Mesures déjà en place

  • Inter­dic­tion de cer­tains pro­duits en plas­tique à usage unique (assi­ettes, pailles, gob­elets, cou­verts, cotons-tiges, boîtes en poly­styrène expansé).
  • Fin de la vais­selle jetable dans les restau­rants, notam­ment les fast-foods, pour les repas con­som­més sur place.
  • Sup­pres­sion de l’emballage plas­tique autour des fruits et des légumes qui peu­vent être ven­dus en vrac. 
  • Déploiement de la sig­nalé­tique info-tri.
  • Général­i­sa­tion de la col­lecte des embal­lages plas­tiques dans le bac jaune.
  • Mise en place de l’indice de réparabilité.
  • Oblig­a­tions pour les fab­ri­cants de met­tre en ligne les infor­ma­tions détail­lées sur les car­ac­téris­tiques envi­ron­nemen­tales des pro­duits (pour les tex­tiles par exem­ple, la traça­bil­ité géo­graphique des étapes de fabrication).
  • Inter­dic­tion d’éliminer les inven­dus non alimentaires.
  • Mise en place du « bonus répa­ra­tion » pour les appareils élec­triques et électroniques.
  • Mise en place de la reprise en mag­a­sin de plusieurs objets du quo­ti­di­en : les meubles, les jou­ets, les arti­cles de sport et de loisirs, les arti­cles de brico­lage et de jardinage.


10 mesures à venir entre 2023 et 2025 

  • Un nou­v­el indice de dura­bil­ité sur les pro­duits électroniques.
    À par­tir de 2024, l’indice de répara­bil­ité devient un indice de dura­bil­ité prenant en compte 3 critères : robustesse, fia­bil­ité, évo­lu­tiv­ité.

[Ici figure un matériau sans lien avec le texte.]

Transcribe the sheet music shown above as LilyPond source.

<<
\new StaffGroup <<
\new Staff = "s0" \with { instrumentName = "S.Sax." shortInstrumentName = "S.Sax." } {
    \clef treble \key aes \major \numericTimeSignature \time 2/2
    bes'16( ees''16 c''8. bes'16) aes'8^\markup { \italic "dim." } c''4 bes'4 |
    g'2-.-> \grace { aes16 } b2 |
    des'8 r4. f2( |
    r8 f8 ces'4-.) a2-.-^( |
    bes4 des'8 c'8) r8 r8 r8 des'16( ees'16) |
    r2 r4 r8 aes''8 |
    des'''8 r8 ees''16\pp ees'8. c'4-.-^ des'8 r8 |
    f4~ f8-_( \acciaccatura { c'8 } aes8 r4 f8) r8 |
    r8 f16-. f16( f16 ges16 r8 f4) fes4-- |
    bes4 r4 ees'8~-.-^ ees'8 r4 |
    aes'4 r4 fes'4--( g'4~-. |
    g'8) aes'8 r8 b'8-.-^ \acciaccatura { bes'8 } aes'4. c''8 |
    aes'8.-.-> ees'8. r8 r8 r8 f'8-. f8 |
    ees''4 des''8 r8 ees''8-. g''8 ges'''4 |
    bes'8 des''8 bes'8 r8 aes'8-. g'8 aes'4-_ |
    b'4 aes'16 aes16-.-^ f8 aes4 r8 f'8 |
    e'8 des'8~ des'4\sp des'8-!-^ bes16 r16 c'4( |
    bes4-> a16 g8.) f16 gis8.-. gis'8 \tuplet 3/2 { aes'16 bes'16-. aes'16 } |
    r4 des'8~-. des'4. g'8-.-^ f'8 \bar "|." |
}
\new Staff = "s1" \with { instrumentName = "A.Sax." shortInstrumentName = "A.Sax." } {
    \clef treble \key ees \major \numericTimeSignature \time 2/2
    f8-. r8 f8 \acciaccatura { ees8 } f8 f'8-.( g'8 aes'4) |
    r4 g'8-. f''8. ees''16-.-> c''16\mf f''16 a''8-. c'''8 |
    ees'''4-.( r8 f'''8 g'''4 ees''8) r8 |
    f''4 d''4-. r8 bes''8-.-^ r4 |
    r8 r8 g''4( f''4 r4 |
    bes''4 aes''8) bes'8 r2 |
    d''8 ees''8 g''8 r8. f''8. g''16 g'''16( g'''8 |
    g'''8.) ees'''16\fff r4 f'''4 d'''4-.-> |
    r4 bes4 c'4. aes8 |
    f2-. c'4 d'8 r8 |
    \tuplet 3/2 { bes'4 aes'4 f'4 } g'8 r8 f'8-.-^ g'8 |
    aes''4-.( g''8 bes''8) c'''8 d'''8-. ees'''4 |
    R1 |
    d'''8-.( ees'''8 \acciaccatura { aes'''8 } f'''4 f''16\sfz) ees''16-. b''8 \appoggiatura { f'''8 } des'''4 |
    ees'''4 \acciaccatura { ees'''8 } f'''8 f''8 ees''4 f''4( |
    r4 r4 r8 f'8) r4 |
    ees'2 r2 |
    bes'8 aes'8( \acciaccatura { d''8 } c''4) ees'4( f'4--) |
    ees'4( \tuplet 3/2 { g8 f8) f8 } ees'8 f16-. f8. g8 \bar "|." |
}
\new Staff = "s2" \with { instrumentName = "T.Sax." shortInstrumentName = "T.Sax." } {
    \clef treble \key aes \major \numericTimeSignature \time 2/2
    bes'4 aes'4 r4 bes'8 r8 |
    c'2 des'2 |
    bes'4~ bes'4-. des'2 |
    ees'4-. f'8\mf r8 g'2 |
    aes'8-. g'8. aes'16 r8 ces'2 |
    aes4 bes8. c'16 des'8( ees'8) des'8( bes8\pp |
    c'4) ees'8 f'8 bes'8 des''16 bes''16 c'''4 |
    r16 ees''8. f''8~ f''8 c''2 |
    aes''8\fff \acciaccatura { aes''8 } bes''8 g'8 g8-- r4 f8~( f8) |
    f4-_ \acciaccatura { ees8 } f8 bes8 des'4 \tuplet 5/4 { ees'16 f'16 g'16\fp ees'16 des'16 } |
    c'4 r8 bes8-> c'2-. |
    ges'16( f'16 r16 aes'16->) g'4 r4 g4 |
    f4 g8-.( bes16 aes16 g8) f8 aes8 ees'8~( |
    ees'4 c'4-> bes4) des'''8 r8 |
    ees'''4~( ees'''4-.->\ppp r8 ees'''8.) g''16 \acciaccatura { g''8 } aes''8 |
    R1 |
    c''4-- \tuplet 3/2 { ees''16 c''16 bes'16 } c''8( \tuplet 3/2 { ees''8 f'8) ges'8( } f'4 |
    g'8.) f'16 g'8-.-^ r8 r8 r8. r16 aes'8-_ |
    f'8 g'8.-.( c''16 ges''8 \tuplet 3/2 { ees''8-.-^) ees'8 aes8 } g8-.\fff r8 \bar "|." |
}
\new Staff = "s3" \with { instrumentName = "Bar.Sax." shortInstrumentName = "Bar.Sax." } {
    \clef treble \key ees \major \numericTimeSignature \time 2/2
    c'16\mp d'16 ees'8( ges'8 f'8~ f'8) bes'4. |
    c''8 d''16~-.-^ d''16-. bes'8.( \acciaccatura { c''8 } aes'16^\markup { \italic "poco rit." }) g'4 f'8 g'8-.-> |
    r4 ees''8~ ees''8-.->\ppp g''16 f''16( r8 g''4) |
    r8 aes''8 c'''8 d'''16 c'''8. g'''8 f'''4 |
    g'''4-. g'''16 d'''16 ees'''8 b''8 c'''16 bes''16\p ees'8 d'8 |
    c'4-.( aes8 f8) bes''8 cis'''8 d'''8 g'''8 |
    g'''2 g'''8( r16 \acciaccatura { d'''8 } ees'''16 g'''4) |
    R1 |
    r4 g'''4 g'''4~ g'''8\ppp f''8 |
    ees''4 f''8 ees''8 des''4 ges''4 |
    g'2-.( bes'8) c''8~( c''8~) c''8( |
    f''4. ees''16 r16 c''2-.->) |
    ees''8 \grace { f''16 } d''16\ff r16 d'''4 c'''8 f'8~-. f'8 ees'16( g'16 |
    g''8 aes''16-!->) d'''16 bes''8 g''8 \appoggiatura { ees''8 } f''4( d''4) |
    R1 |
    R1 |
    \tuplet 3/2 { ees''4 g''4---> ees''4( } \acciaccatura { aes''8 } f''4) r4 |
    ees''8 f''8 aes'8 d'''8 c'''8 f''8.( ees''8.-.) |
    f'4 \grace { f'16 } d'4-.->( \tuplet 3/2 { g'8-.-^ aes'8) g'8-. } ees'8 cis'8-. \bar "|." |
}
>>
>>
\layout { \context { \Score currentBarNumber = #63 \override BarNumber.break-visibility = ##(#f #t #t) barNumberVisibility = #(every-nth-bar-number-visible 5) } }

Les pre­miers pro­duits con­cernés seront les smart­phones, les télévi­sions et les lave-linges.
  • L’impression des tick­ets de caisse à la demande pour les petits achats du quo­ti­di­en, dès le print­emps 2023.
  • Une nou­velle fil­ière d’économie cir­cu­laire pour les embal­lages pro­fes­sion­nels (palettes, films, caiss­es, etc.).
  • Élargir la col­lecte des embal­lages, dévelop­per la consigne.
  • Élargir le déploiement des poubelles de tri dans l’espace public.
  • Mise en œuvre d’une stratégie de réduc­tion, réem­ploi et recy­clage des embal­lages plas­tiques (stratégie des 3R).
  • Mise en place d’une feuille de route 2023–2028 spé­ci­fique à la fil­ière tex­tile : mieux col­lecter, mieux recy­cler, mieux répar­er, dévelop­per la deux­ième vie des tex­tiles, soutenir
    les entre­pris­es vertueuses qui respectent les labels environnementaux.
  • Dévelop­per des solu­tions de fil­tres à microfi­bres plas­tiques sur les lave-linges pour éviter les rejets de microplas­tiques qui pol­lu­ent l’océan.
  • Apporter aux Français une solu­tion de col­lecte des restes ali­men­taires pour val­oris­er ces biodéchets en biogaz ou en com­post utile pour l’économie cir­cu­laire des territoires.
  • Déploy­er des bonus et malus d’écoconception afin d’inciter les fab­ri­cants à ren­dre leurs pro­duits plus durables et plus recyclables.